Measuring impact, not just adoption
Counting mapped units is not the same as building capability. Providers should track progression across selected competences, analyse where learners struggle to move from tool operation to judgement, and ask employers for structured feedback about observed digital behaviours in the first months of employment. Over time, this evidence shows whether the new assessment briefs and learning activities are producing graduates who can locate reliable information, collaborate with purpose, create responsibly, protect people and data, and solve problems in contexts where AI is part of the workflow. As DigComp 3.0 introduces clearer outcome statements, consistency in measurement will improve, and continuous improvement can be anchored in specific competence gains rather than general satisfaction measures.

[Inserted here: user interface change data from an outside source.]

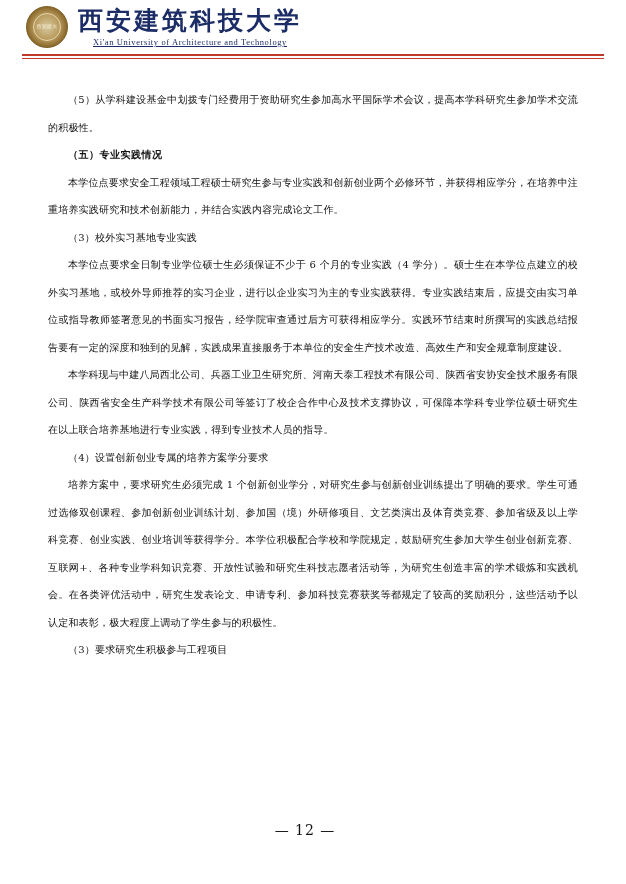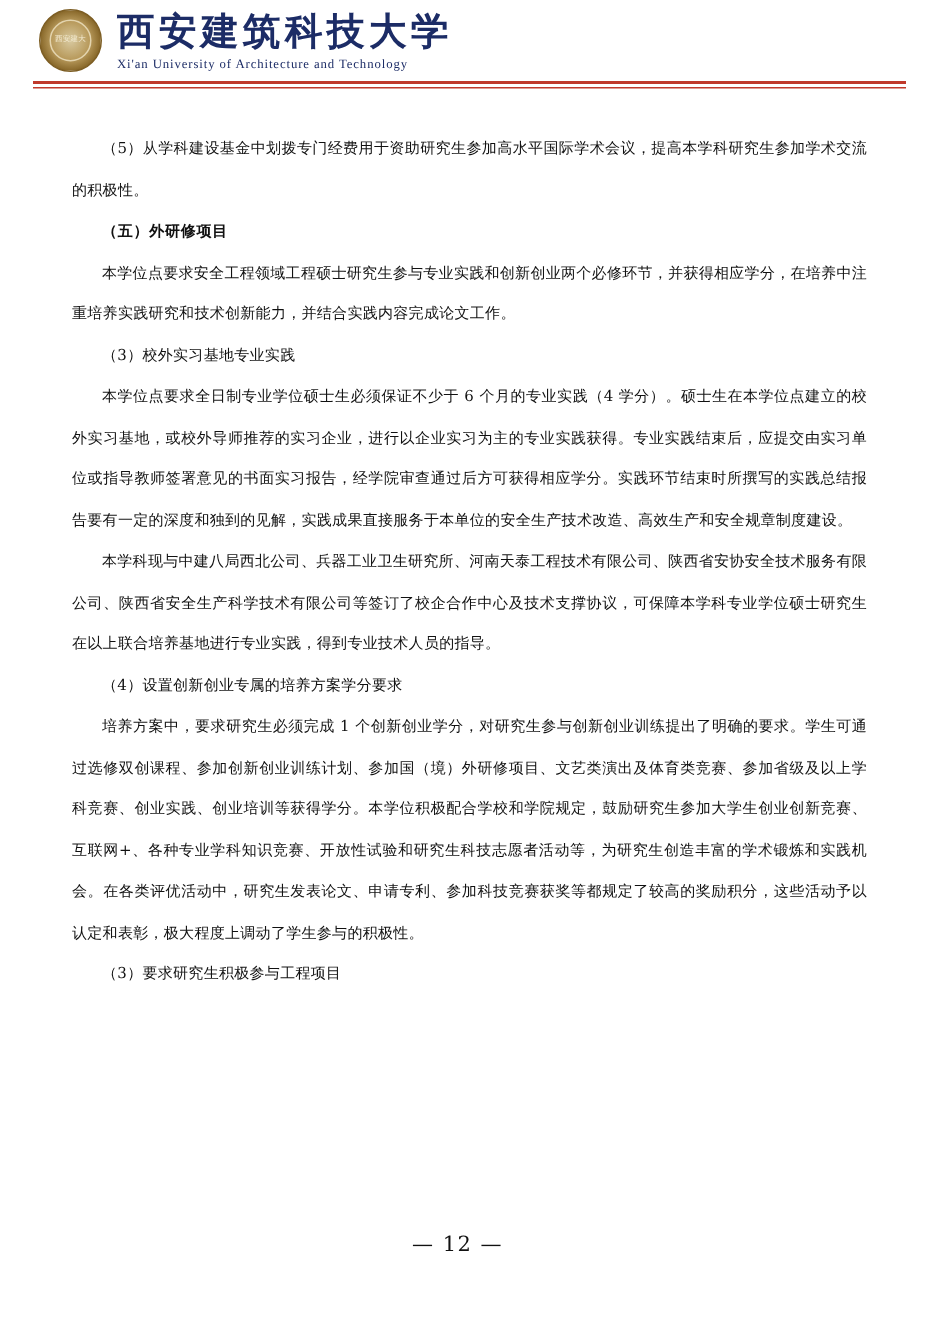--- a/index.html
+++ b/index.html
@@ -62,6 +62,7 @@
     display: flex;
     flex-direction: column;
     justify-content: center;
+    align-items: center;
   }
   .uni-cn {
     font-family: "DejaVu Serif", "Liberation Serif", serif;

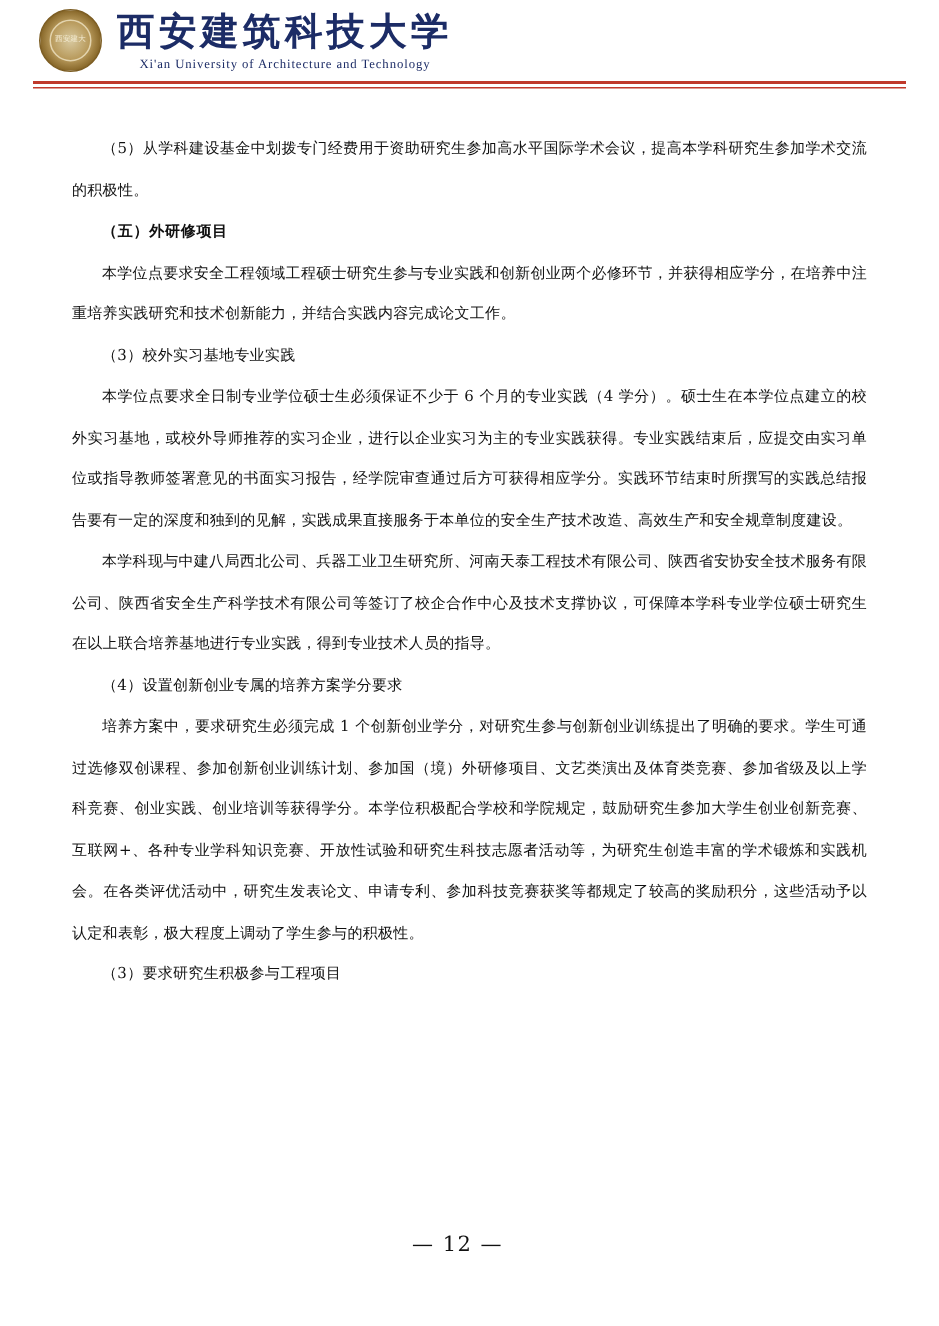--- a/index.html
+++ b/index.html
@@ -80,6 +80,7 @@
     letter-spacing: .6px;
     margin-top: 3px;
     white-space: nowrap;
+    text-decoration: underline;
   }
   .rule-thick {
     margin: 6px 22px 0 22px;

Timeline and immediate next steps for 2025
The Joint Research Centre’s public timeline gives Australian providers a practical window to act. Over the coming teaching cycles, RTOs can complete diagnostics, refactor a set of exemplar units, build trainer capability in framework interpretation and ethical AI use, and engage advisory committees to test whether learners can demonstrate the competences and levels stated in briefs. Consultation notices are open to international stakeholders, which means Australian voices can contribute to the detail rather than accepting it passively. When the final text arrives, well-prepared providers will be adjusting details rather than rebuilding from scratch, and auditors will see a clear arc from policy to practice.
The CAQA view, and the promise behind the mechanics
As auditors, consultants and educators, we see frameworks as tools that help people learn well and work well. DigComp gives a shared vocabulary and a progression ladder that make planning and evidence simpler to discuss across classrooms, boardrooms and audit rooms. Australia’s foundation frameworks give the local grounding that protects equity and participation. Together they allow RTOs to design learning that is flexible, accessible and credible. The task in front of us is to use the months before publication to get our own house in order, to write briefs that name and level competences, to support trainers with practical artefacts, and to invite employers into conversations where capability is described in plain terms. If we do that, learners will not just be ready for a new document, they will be ready for workplaces where judgment and responsibility matter as much as speed and scale. That is the point of DigComp 3.0, and it is why the work belongs on the agenda now.